What this task involves. Word for word, the data below must be repeated in full; no picture is to be included.

Supplied material.
BEGIN
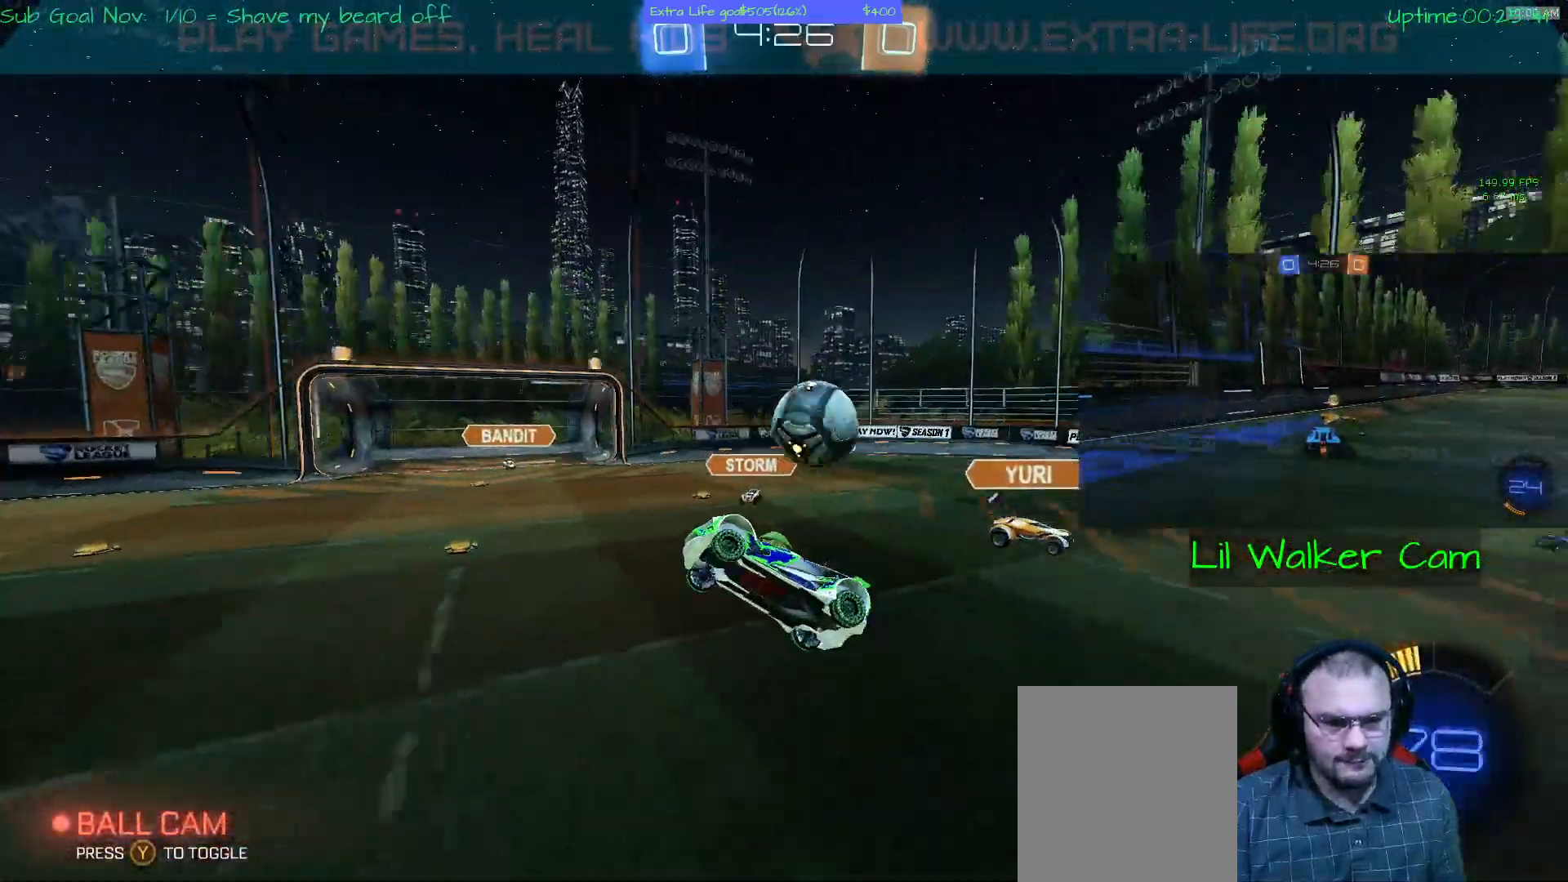
{"dt_ms": 500, "buttons": [], "left_stick": "left", "events": [[333, "left_stick", "left"]]}
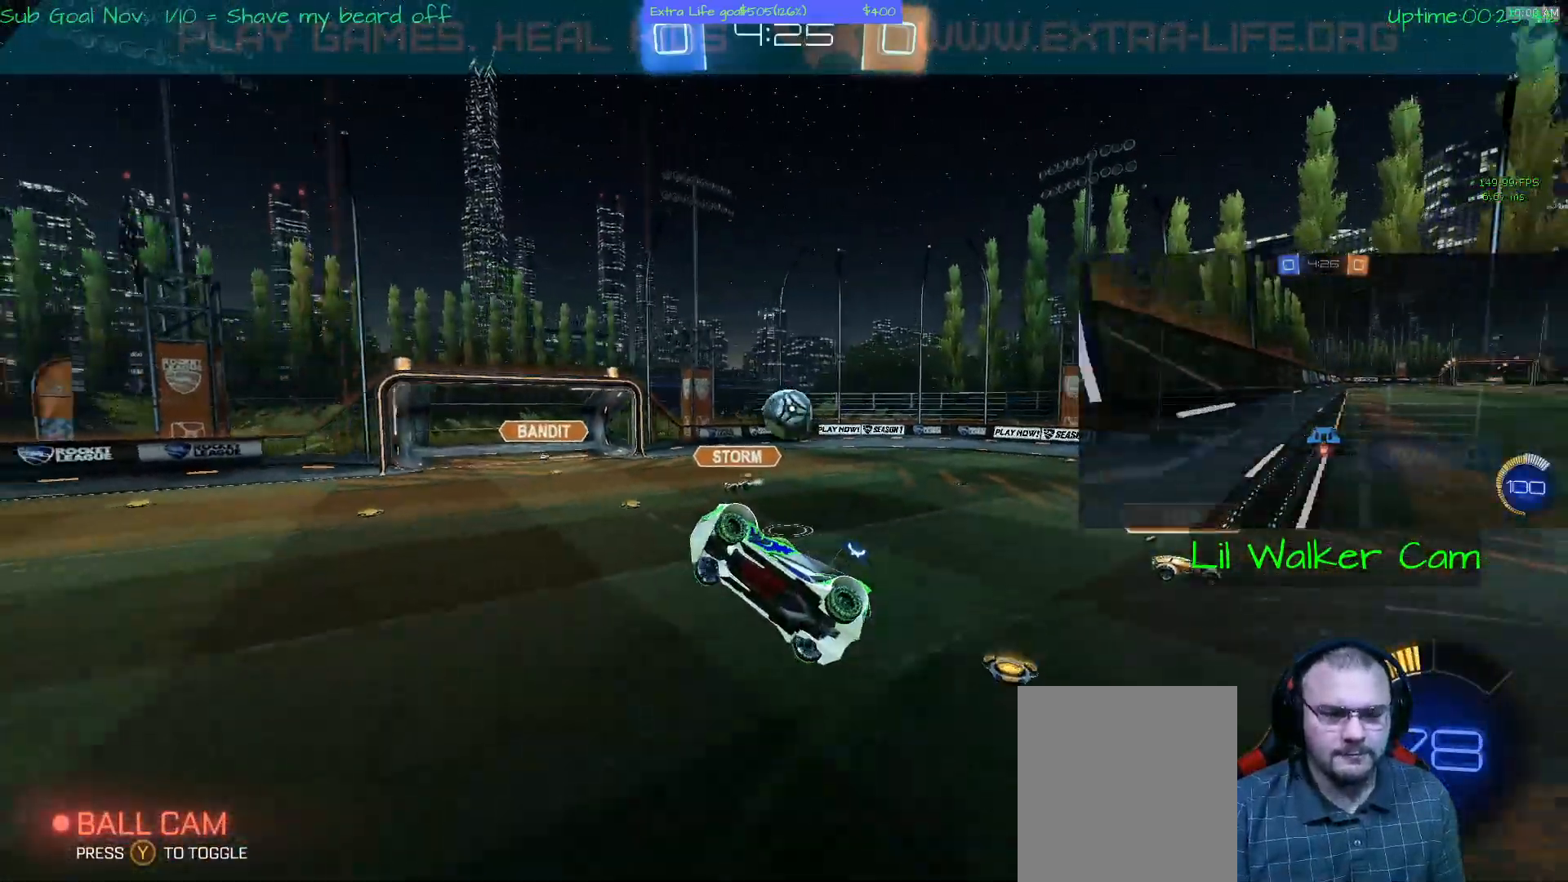
{"dt_ms": 500, "buttons": [], "left_stick": "left", "events": [[100, "left_stick", "center"], [333, "left_stick", "left"]]}
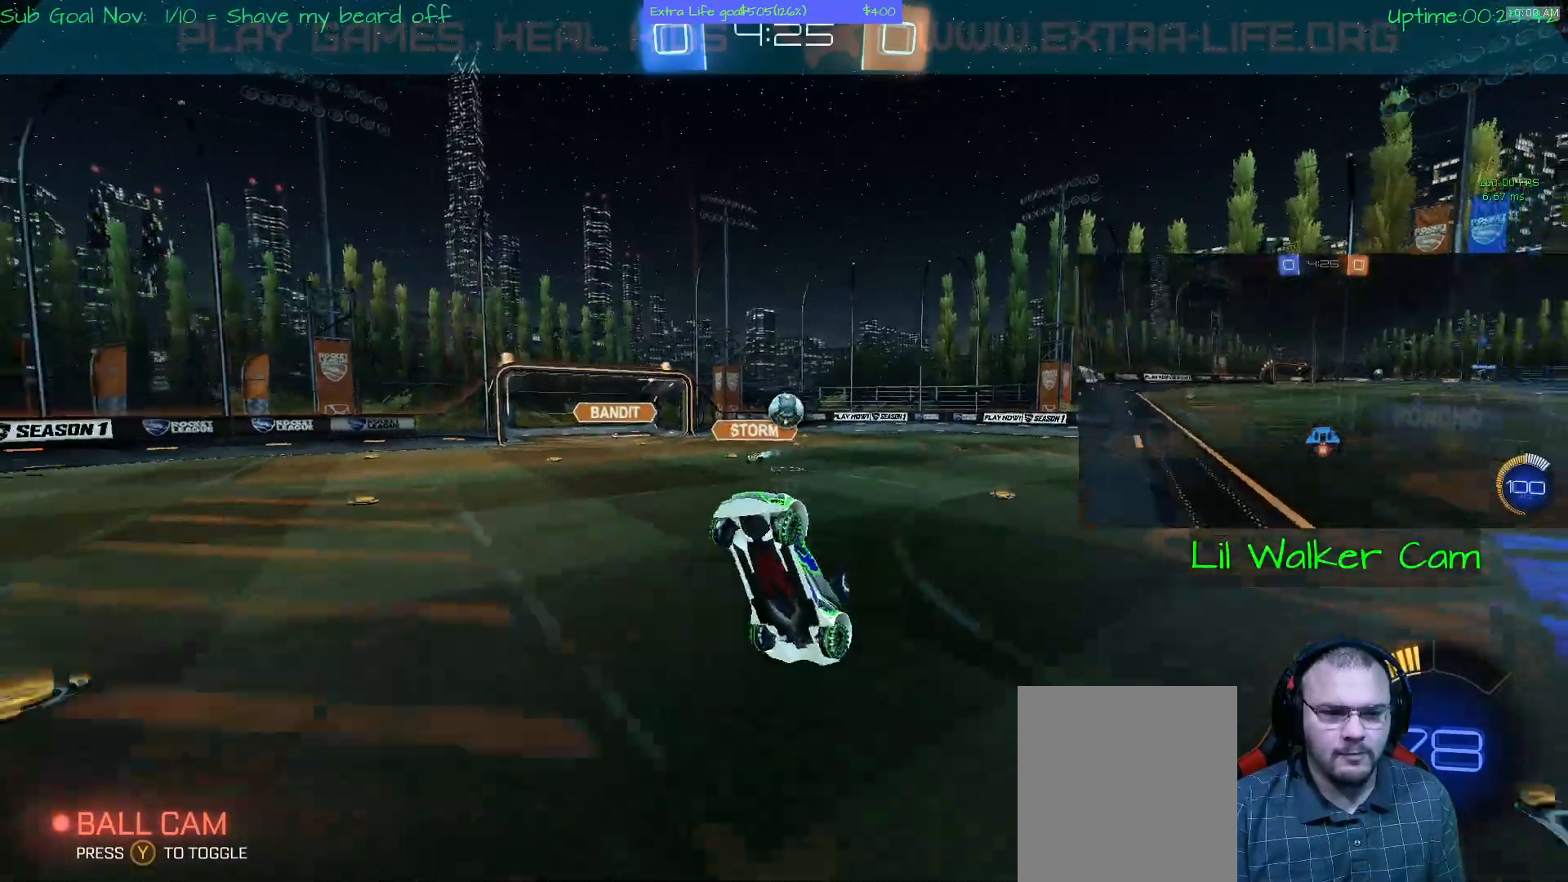
{"dt_ms": 500, "buttons": [], "left_stick": "up", "events": [[33, "left_stick", "up"], [133, "left_stick", "center"], [500, "left_stick", "up"]]}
END
Task result.
{"dt_ms": 500, "buttons": [], "left_stick": "left", "events": [[333, "left_stick", "left"]]}
{"dt_ms": 500, "buttons": [], "left_stick": "left", "events": [[100, "left_stick", "center"], [333, "left_stick", "left"]]}
{"dt_ms": 500, "buttons": [], "left_stick": "up", "events": [[33, "left_stick", "up"], [133, "left_stick", "center"], [500, "left_stick", "up"]]}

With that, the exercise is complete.